Israeli Prime Minister Binyamin Netanyahu has often touted the advances he’s made in building bridges to moderate Arab states, but a survey released on Monday showed that whatever their leaders think of him, the peoples in those countries remain extremely hostile.
According to a survey conducted by the highly-regarded Pew Research Center, an overwhelming number of Jordanians, Lebanese, Tunisians and Turks view Netanyahu “very unfavorably.” Even Syrian dictator Bashar Assad, whose brutal war policies have brought death and destruction to millions, was rated higher than Netanyahu.

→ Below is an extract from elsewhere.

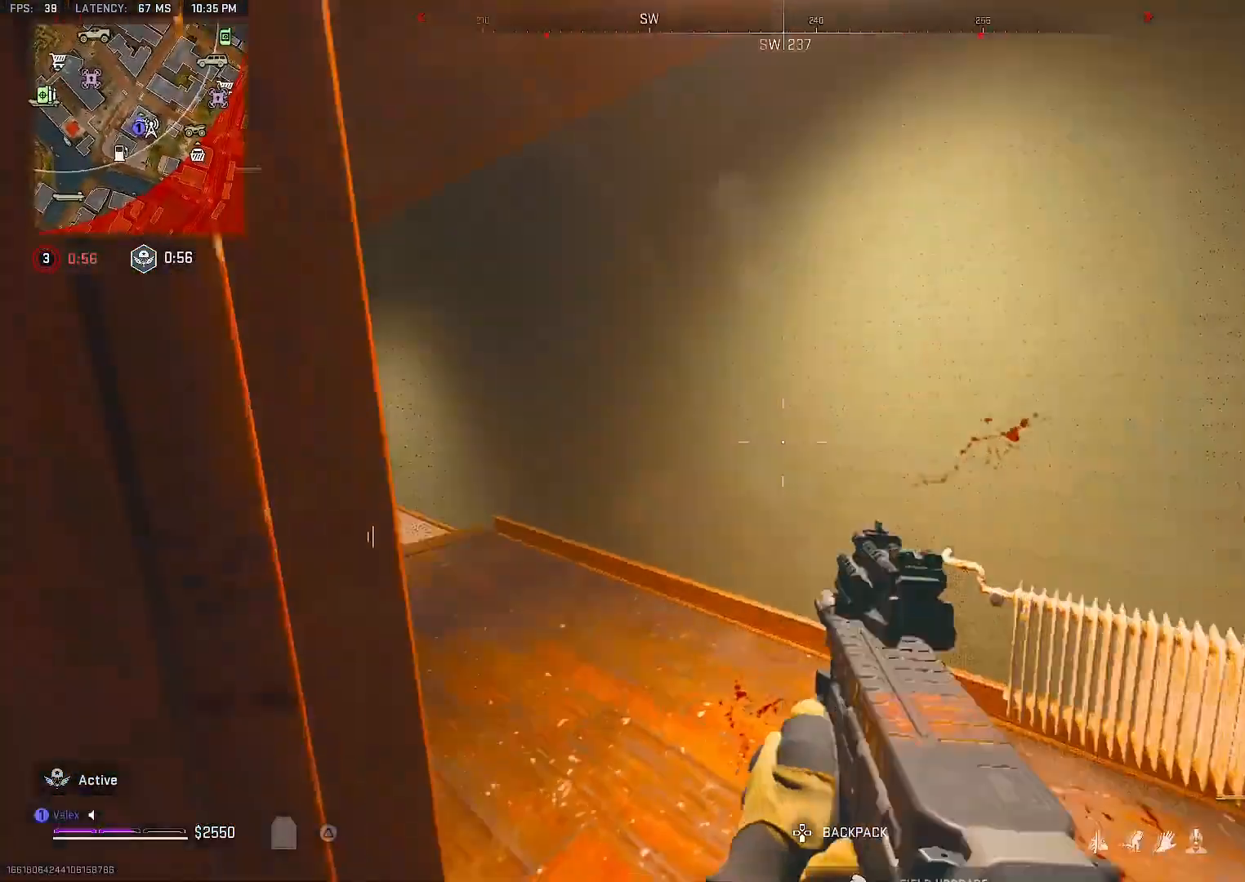
Gameplay with a controller (PlayStation layout); each line is a JSON object with the inputs held at the frame after it. "events" lists button and stick changes between this image and that frame as [ms after this image, input, new state], when the widget could be followed in between. Not read: L3.
{"buttons": [], "left_stick": "center", "right_stick": "down-left", "events": [[100, "right_stick", "center"], [117, "left_stick", "down"], [167, "left_stick", "up-left"], [450, "left_stick", "center"], [467, "right_stick", "down-left"]]}
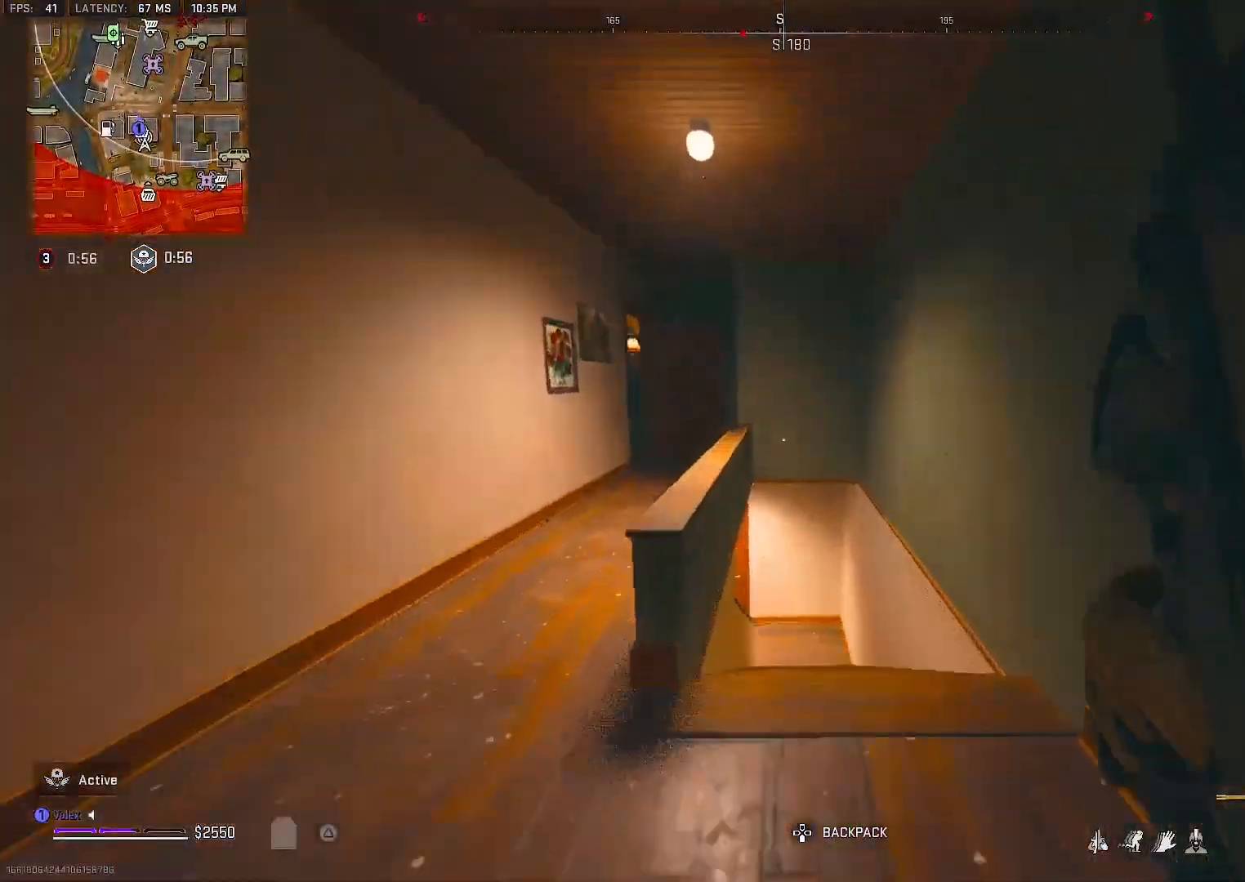
{"buttons": [], "left_stick": "up", "right_stick": "center", "events": [[233, "left_stick", "up-left"], [283, "right_stick", "right"], [350, "left_stick", "up"], [433, "right_stick", "center"]]}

For example, in Jordan, with which Israel has had a peace treaty since 1994, 95 percent of the population said they view Netanyahu very unfavorably, with only 1 percent viewing him “somewhat favorably,” a tie with Assad.
Similarly, in Lebanon, 97 percent view him very unfavorably and none favorably at all.
In Turkey, the attitude was milder: 63 percent view Netanyahu very unfavorably, with 7 percent viewing him favorably and 14 percent unknown. That’s a shift from 2015, when only 44 percent in Turkey didn’t like him; 9 percent rated him somewhat or very favorably, and 25 percent did not know.
This, despite the renewal of diplomatic relations between the two countries, might have been expected to help Netanyahu’s public image.
The Pew Center did not offer any explanation for the numbers, though media treatment of Israel and its leader in those countries undoubtedly has a decisive role in shaping public opinion.
As for how Israelis view other leaders in the region: Unsurprisingly Assad and Iranian President Hassan Rouhani led the disapproval ratings, each with 92 percent of Israelis viewing them unfavorably. Turkish President Recep Tayyip Erdoğan didn’t fare much better; disliked by 83 percent of the population.
The most favorable ratings went to Egyptian President Abdel-Fattah el-Sissi and Jordanian King Abdullah, with 44 percent of Israelis saying they view Sissi favorably, and 43 percent liking Abdullah.
The poll was conducted via face to face interviews between February and April. The number of people polled per country varied from 1,000 to 1,500.